Three years ago, the Lessons Learnt and Reconciliation Commissioners (LLRC) appointed by President Mahinda Rajapaksa issued their report on the causes of the war and how to move forward. They pointed out that the root of the problem that led to protracted war was that successive governments, and not just this one, had failed to address Tamil grievances and resolve the ethnic conflict. They cited Lord Soulbury, the architect of Sri Lanka’s post –independence constitution, which was probably also its best, as having said that the main challenge facing the country was to overcome its communalism.

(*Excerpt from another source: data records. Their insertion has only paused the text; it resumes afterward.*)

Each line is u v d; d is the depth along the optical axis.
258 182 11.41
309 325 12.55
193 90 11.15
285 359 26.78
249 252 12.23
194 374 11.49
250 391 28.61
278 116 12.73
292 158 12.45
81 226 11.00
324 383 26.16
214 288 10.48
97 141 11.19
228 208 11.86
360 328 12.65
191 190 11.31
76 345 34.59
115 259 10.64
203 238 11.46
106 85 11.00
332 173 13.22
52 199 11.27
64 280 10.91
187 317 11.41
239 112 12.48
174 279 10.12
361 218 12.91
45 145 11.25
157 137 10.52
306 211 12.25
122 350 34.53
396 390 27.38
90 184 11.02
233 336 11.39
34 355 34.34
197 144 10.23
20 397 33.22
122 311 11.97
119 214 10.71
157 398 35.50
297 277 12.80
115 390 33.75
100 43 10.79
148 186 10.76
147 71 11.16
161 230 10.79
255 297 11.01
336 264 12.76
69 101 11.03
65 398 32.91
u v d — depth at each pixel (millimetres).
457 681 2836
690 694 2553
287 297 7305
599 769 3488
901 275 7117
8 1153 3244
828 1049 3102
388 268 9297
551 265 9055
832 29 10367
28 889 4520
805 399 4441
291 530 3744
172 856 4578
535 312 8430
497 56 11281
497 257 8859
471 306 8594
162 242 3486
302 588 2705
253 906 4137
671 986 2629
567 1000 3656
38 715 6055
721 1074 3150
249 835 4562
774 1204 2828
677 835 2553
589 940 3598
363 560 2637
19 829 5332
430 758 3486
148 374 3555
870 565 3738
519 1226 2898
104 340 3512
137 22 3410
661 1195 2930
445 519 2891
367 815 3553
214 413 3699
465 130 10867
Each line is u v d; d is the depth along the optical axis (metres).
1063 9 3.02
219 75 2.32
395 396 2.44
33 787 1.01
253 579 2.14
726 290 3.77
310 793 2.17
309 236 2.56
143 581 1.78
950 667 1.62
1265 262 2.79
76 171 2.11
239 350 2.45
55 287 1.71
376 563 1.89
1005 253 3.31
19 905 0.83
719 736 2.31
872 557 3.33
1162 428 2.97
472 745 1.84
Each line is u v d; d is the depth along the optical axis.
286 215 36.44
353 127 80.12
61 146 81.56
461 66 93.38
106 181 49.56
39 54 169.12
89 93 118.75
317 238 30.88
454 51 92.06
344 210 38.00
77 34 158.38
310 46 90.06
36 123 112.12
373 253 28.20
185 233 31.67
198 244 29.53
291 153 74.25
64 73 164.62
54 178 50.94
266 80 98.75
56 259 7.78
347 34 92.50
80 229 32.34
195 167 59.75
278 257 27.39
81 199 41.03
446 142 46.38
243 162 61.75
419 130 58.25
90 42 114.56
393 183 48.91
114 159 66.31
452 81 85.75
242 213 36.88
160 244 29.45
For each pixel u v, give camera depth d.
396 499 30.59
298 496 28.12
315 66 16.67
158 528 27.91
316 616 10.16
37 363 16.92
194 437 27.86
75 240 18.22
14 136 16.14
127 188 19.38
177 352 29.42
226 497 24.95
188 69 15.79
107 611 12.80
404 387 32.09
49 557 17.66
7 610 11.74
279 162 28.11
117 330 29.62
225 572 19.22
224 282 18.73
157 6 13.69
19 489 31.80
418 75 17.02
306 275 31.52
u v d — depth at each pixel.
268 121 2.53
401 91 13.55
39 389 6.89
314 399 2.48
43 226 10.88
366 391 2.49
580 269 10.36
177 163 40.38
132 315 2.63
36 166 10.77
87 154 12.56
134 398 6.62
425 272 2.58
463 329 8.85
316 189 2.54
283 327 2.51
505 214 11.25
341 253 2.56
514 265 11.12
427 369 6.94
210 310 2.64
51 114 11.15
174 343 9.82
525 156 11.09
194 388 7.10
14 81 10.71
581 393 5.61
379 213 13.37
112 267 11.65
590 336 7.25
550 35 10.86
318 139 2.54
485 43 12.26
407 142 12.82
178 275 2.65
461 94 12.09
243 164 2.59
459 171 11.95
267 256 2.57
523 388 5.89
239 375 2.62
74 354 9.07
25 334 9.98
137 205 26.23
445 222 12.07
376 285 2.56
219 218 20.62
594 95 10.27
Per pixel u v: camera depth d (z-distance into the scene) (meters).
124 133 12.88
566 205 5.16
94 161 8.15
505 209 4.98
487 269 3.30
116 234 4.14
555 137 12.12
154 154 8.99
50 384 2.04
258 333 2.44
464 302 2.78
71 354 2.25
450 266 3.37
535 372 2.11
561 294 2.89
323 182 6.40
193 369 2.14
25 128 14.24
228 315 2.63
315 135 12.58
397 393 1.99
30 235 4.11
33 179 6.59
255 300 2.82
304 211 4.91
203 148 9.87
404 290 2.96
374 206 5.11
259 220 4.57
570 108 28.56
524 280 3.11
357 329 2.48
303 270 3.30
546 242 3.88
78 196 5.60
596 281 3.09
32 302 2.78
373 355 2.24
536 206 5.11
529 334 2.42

So after many years of refusing to acknowledge the continuing existence of an ethnic conflict, especially after the end of the war, the government seems to be making an about turn. It is a pity that this realization had to wait for so long. After the government vanquished the LTTE in 2009 President Mahinda Rajapaksa declared that henceforth there would be no majorities or minorities in the country, only a majority who were patriots and a minority who were traitors. But today the government appears to be moving away from these crude sentiments of national euphoria to a more sober assessment of what it takes to successfully govern a multi-ethnic and multi-religious country in which the minorities account of no less than 30 percent of the population. The government’s intention of holding a snap Presidential election at the turn of the year, and the need to woo the minority vote, may be the cause. The words are reassuring. The question is the reality on the ground.